[[ Excerpt provided open ]]

Also, merging records implies an irreversible certainty that the identity matches, which isn't in my view how historical research actually works (or should work). I still think it would be better (a) to allow contributors to create person records and (b) to support links between records rather than going for a merging strategy.
On the slightly different topic of merging records for the same person, this is not something that can be automated (for exactly the reasons we've been discussing around disambiguation!), and is exactly the sort of thing this project is designed to work on. It would be too huge a task for a small team of researchers, but with thousands of people finding duplicate entries for the individuals they're interested in, we can make fantastic progress.
If you think you've found two or more Life Stories for the same person (rather than two Life Stories for two individuals with the same name in the same regiment), here's more about what to do: http://support.livesofthefirstworldwar.org/knowledgebase/articles/316832-what-if-i-ve-found-two-or-more-life-stories-for-th
Thanks for the replies. It seems to me that you yourselves will have to address this "identity" issue, as soon as you add another 'official' data source (and for every subsequent data source). Unless the set of individuals in data set #2 is guaranteed to be disjoint with your medal card set ("data set #1"), you will have to do something about it. You could either undertake a disambiguation exercise, and fully merge all #2 data into the matching #1 record (which is what you are asking us to do, with our contributed data), or keep the records separate and accept that there are now lots of duplicate records describing the same person.
A middle way would be to have separate records, but to support cross-record links which say "definitely the same person as X", "possibly the same", "definitely different", etc. However, if you'er doing that for 'official' records, we could also use it for contributed data, and my problem would be resolved.

[[ Excerpt provided closed ]]

- Task requirements:
1. Copy the lines of the listing word for word, beginning at the line that contains "4.5.1. Диаграммное представление" and ending after the line that contains "5.4.2. Безопасность, Java и Intranet".
2. Carry on the forum discussion about merging duplicate person records from where it stops.

[[ Given records open ]]

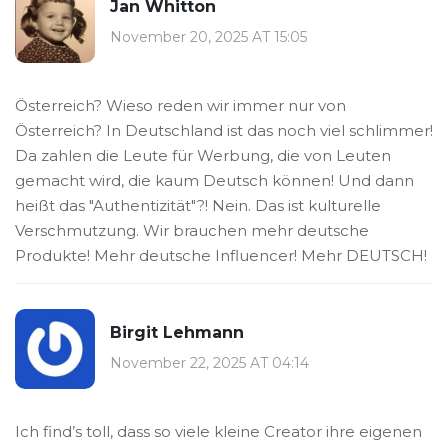
Jan Whitton
November 20, 2025 AT 15:05
Österreich? Wieso reden wir immer nur von
Österreich? In Deutschland ist das noch viel schlimmer!
Da zahlen die Leute für Werbung, die von Leuten
gemacht wird, die kaum Deutsch können! Und dann
heißt das "Authentizität"?! Nein. Das ist kulturelle
Verschmutzung. Wir brauchen mehr deutsche
Produkte! Mehr deutsche Influencer! Mehr DEUTSCH!
Birgit Lehmann
November 22, 2025 AT 04:14
Ich find’s toll, dass so viele kleine Creator ihre eigenen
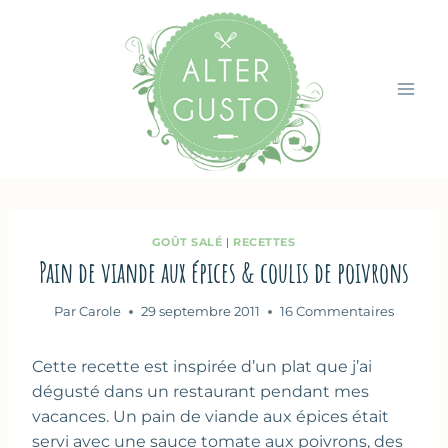
Aller
au
contenu
GOÛT SALÉ
|
RECETTES
Pain de viande aux épices & coulis de poivrons
Par
Carole
29 septembre 2011
16 Commentaires
Cette recette est inspirée d’un plat que j’ai
dégusté dans un restaurant pendant mes
vacances. Un pain de viande aux épices était
servi avec une sauce tomate aux poivrons, des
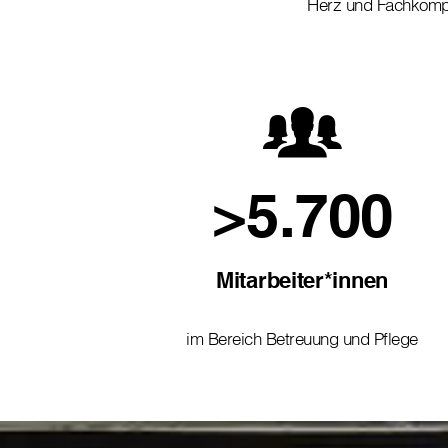
Herz und Fachkom
>5.700
Mitarbeiter*innen
im Bereich Betreuung und Pflege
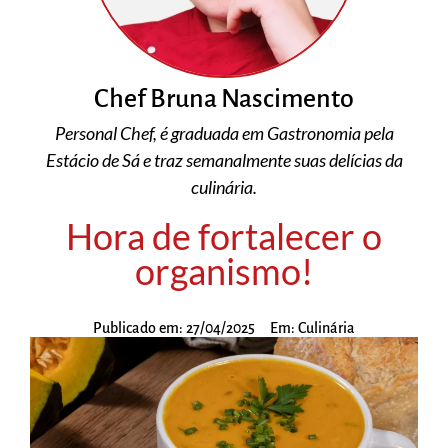
Chef Bruna Nascimento
Personal Chef, é graduada em Gastronomia pela
Estácio de Sá e traz semanalmente suas delícias da
culinária.
Hora de fortalecer o
organismo!
Publicado em:
27/04/2025
Em:
Culinária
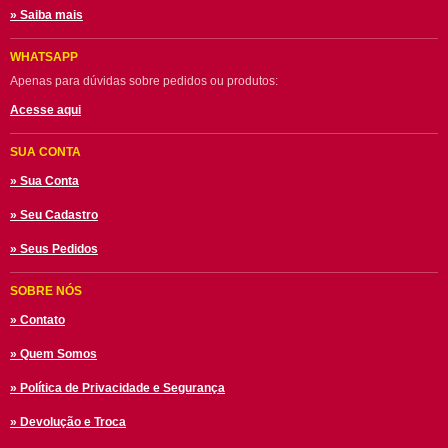
» Saiba mais
WHATSAPP
Apenas para dúvidas sobre pedidos ou produtos:
Acesse aqui
SUA CONTA
» Sua Conta
» Seu Cadastro
» Seus Pedidos
SOBRE NÓS
» Contato
» Quem Somos
» Política de Privacidade e Segurança
» Devolução e Troca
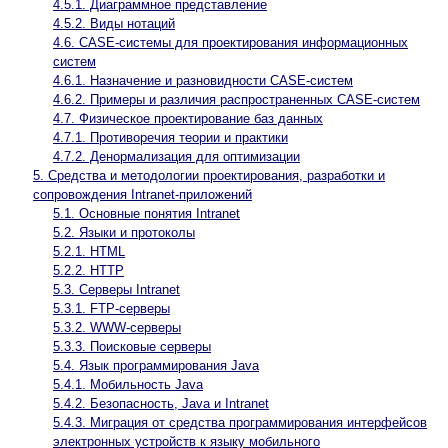
4.5.1. Диаграммное представление
4.5.2. Виды нотаций
4.6. CASE-системы для проектирования информационных
систем
4.6.1. Назначение и разновидности CASE-систем
4.6.2. Примеры и различия распространенных CASE-систем
4.7. Физическое проектирование баз данных
4.7.1. Противоречия теории и практики
4.7.2. Денормализация для оптимизации
5. Средства и методологии проектирования, разработки и
сопровождения Intranet-приложений
5.1. Основные понятия Intranet
5.2. Языки и протоколы
5.2.1. HTML
5.2.2. HTTP
5.3. Серверы Intranet
5.3.1. FTP-серверы
5.3.2. WWW-серверы
5.3.3. Поисковые серверы
5.4. Язык программирования Java
5.4.1. Мобильность Java
5.4.2. Безопасность, Java и Intranet
5.4.3. Миграция от средства программирования интерфейсов
электронных устройств к языку мобильного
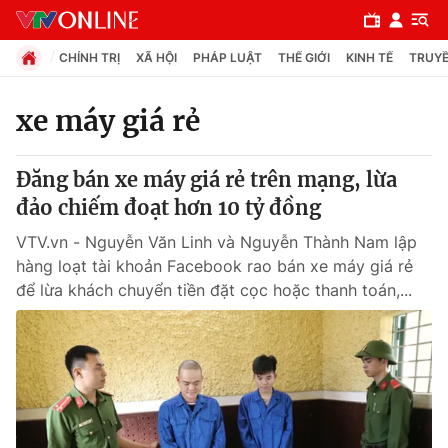
CHÍNH TRỊ
XÃ HỘI
PHÁP LUẬT
THẾ GIỚI
KINH TẾ
TRUYỀ
xe máy giá rẻ
Chuyên mục
Đăng bán xe máy giá rẻ trên mạng, lừa
Chính trị
đảo chiếm đoạt hơn 10 tỷ đồng
VTV.vn - Nguyễn Văn Linh và Nguyễn Thành Nam lập
Xã hội
hàng loạt tài khoản Facebook rao bán xe máy giá rẻ
để lừa khách chuyển tiền đặt cọc hoặc thanh toán,...
Pháp luật
Y tế
Thế giới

[[ Given records closed ]]

- Exercise results:
1.
4.5.1. Диаграммное представление
4.5.2. Виды нотаций
4.6. CASE-системы для проектирования информационных
систем
4.6.1. Назначение и разновидности CASE-систем
4.6.2. Примеры и различия распространенных CASE-систем
4.7. Физическое проектирование баз данных
4.7.1. Противоречия теории и практики
4.7.2. Денормализация для оптимизации
5. Средства и методологии проектирования, разработки и
сопровождения Intranet-приложений
5.1. Основные понятия Intranet
5.2. Языки и протоколы
5.2.1. HTML
5.2.2. HTTP
5.3. Серверы Intranet
5.3.1. FTP-серверы
5.3.2. WWW-серверы
5.3.3. Поисковые серверы
5.4. Язык программирования Java
5.4.1. Мобильность Java
5.4.2. Безопасность, Java и Intranet

2.
Hi Richard - the difficulty is that there is no definitive matching up of medal index cards with other data held on individuals (at the time they didn't foresee us all trying to do all this research!). This is actually one of the reasons behind this project - to pull together information like this - because it's never been done before.
So there is no definitive resource that says 'the medal index card for this Edward is for Edward from Grasmere, and that Edward is Edward from Bridgnorth'.
As we've used the medal index cards as seed data, the medal index cards are your starting point for research.
Assuming you have no chance of finding out your Edward's service number from a surprise discovery of perfectly-preserved family documents, there are a few things you can do to start narrowing it down:
- search the 'official records' by putting in the name and one or other of the two service numbers; you may find there's another official record (like an army death record) that lists both his name and service number, and helps you pin down a bit more detail.
- search the records we add to the site in future; you may find new records that connect the service number with the name, and also list extra information like addresses.
- view the scans of medal index cards available on the National Archives site as well as in other places; sometimes one may have an address or additional notes written on the back that can help disambiguate.
Hi Richard, at this stage you're right, there are a few too many cases where there's very little to go on and it's hard to determine whether you've remembered the right individual. The answer of course is to add more record sets, which I hope you believe me when I say doing this is one of our highest priorities! Fingers crossed we'll have more to share in the next week or so.